[Records taken from a dataset]
————

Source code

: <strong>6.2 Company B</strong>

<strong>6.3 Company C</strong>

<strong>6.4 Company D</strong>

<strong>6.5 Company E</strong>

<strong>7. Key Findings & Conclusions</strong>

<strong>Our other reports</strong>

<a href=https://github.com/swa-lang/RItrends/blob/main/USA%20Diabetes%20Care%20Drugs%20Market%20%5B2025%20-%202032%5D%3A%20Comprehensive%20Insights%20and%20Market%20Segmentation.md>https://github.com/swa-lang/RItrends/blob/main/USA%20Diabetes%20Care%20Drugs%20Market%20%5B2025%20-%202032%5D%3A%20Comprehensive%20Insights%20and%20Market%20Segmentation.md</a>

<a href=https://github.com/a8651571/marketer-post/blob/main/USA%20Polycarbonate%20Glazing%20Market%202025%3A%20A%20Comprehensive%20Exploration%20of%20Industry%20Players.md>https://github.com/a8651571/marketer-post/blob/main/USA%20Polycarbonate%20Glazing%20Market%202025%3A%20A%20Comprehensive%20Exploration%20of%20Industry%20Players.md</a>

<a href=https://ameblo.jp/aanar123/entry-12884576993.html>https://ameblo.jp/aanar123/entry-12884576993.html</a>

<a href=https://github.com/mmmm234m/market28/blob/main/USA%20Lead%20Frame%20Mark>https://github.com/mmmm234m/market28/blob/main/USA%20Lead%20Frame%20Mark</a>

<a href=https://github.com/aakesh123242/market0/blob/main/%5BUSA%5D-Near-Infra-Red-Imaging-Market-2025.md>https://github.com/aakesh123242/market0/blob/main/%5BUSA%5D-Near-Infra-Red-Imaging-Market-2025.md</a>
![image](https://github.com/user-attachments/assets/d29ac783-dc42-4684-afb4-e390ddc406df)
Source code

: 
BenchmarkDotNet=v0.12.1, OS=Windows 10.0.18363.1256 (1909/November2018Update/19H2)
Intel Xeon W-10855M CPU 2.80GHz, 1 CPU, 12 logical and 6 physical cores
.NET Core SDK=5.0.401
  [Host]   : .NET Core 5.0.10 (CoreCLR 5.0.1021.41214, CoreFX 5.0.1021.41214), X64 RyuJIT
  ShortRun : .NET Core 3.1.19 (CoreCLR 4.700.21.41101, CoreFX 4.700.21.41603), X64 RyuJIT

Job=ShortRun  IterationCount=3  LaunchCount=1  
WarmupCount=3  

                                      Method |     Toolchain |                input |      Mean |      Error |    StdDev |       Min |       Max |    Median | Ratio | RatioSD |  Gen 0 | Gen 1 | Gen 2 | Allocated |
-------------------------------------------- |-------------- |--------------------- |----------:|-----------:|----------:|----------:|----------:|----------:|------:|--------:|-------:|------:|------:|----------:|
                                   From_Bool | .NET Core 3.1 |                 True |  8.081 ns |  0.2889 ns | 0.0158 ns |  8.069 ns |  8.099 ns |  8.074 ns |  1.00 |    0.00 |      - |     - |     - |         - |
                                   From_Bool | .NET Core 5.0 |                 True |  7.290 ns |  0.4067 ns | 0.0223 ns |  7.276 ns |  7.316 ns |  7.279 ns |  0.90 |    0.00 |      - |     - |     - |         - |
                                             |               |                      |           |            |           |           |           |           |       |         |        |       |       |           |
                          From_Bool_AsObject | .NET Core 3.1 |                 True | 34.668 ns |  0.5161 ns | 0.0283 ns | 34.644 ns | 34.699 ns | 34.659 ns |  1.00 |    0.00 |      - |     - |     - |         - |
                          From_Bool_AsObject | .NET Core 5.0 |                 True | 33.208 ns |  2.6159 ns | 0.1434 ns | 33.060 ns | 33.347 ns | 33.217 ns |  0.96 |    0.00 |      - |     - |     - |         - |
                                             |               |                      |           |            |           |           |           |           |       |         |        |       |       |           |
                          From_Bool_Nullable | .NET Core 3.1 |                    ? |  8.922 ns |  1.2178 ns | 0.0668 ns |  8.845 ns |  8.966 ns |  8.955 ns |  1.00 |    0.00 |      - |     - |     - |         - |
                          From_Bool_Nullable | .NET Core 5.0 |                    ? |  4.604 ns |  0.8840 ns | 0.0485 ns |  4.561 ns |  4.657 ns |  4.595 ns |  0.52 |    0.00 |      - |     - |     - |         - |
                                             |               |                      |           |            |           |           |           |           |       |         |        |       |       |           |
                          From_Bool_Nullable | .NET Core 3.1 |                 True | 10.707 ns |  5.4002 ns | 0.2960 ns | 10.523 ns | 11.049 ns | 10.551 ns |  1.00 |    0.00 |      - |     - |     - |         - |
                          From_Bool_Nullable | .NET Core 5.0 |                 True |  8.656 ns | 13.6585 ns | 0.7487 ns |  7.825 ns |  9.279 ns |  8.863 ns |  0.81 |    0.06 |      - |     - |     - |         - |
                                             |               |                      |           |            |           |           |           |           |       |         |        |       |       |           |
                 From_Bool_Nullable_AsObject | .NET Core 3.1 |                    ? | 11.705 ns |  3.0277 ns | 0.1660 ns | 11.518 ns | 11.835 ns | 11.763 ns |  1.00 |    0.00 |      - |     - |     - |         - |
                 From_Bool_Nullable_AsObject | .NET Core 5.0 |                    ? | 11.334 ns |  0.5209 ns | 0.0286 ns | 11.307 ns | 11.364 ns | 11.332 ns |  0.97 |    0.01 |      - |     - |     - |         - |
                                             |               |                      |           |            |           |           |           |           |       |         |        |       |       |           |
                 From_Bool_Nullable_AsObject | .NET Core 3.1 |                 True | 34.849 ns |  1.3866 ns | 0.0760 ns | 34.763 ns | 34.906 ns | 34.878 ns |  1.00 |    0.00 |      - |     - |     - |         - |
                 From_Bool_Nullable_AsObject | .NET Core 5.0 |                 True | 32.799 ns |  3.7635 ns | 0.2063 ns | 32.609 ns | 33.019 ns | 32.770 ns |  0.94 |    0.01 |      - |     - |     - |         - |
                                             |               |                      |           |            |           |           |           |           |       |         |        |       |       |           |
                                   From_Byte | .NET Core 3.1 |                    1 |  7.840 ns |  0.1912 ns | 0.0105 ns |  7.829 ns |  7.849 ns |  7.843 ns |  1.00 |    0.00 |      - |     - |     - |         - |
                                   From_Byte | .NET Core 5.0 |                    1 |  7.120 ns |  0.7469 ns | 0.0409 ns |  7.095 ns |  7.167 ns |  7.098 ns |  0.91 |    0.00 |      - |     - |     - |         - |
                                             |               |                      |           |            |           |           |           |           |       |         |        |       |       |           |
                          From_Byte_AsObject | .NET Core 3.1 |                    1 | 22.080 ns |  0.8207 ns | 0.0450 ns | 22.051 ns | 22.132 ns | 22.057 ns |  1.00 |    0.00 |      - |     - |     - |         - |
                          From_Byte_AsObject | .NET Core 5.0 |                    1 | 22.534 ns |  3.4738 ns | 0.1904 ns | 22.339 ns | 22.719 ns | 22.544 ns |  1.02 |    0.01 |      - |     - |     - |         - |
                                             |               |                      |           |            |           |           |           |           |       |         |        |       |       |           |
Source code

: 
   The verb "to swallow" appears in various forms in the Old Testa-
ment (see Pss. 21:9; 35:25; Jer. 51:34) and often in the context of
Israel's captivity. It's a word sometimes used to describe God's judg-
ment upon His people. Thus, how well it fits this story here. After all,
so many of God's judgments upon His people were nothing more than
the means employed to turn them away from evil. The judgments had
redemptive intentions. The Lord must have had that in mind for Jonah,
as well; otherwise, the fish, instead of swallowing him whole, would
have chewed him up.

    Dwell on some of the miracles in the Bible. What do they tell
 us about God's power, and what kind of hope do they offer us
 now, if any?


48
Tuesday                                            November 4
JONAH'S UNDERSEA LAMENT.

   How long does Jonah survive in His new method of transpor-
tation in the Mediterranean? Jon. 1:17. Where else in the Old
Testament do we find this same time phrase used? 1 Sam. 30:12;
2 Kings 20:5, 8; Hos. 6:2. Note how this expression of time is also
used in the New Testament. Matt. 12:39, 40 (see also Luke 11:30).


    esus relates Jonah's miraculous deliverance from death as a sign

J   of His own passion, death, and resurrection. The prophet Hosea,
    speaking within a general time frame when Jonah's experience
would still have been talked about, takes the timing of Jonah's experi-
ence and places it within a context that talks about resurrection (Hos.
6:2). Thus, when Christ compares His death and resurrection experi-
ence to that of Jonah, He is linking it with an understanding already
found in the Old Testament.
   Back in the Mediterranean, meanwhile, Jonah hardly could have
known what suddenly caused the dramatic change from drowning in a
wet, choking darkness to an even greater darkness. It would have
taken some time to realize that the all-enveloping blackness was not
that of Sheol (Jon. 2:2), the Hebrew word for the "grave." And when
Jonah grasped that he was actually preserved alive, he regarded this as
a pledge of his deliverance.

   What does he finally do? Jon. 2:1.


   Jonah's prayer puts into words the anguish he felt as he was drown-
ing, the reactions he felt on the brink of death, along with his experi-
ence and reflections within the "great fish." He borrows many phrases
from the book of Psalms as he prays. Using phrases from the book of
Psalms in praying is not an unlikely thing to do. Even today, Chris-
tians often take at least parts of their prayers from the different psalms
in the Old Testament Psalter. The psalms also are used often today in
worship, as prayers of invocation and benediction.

————

## About this task
Give the lines from the one with "passion, death, and" up to and including the one with "that of Sheol" as a numbered list, leaving out any blank lines.

## Answer section
1. J   of His own passion, death, and resurrection. The prophet Hosea,
2.     speaking within a general time frame when Jonah's experience
3. would still have been talked about, takes the timing of Jonah's experi-
4. ence and places it within a context that talks about resurrection (Hos.
5. 6:2). Thus, when Christ compares His death and resurrection experi-
6. ence to that of Jonah, He is linking it with an understanding already
7. found in the Old Testament.
8.    Back in the Mediterranean, meanwhile, Jonah hardly could have
9. known what suddenly caused the dramatic change from drowning in a
10. wet, choking darkness to an even greater darkness. It would have
11. taken some time to realize that the all-enveloping blackness was not
12. that of Sheol (Jon. 2:2), the Hebrew word for the "grave." And when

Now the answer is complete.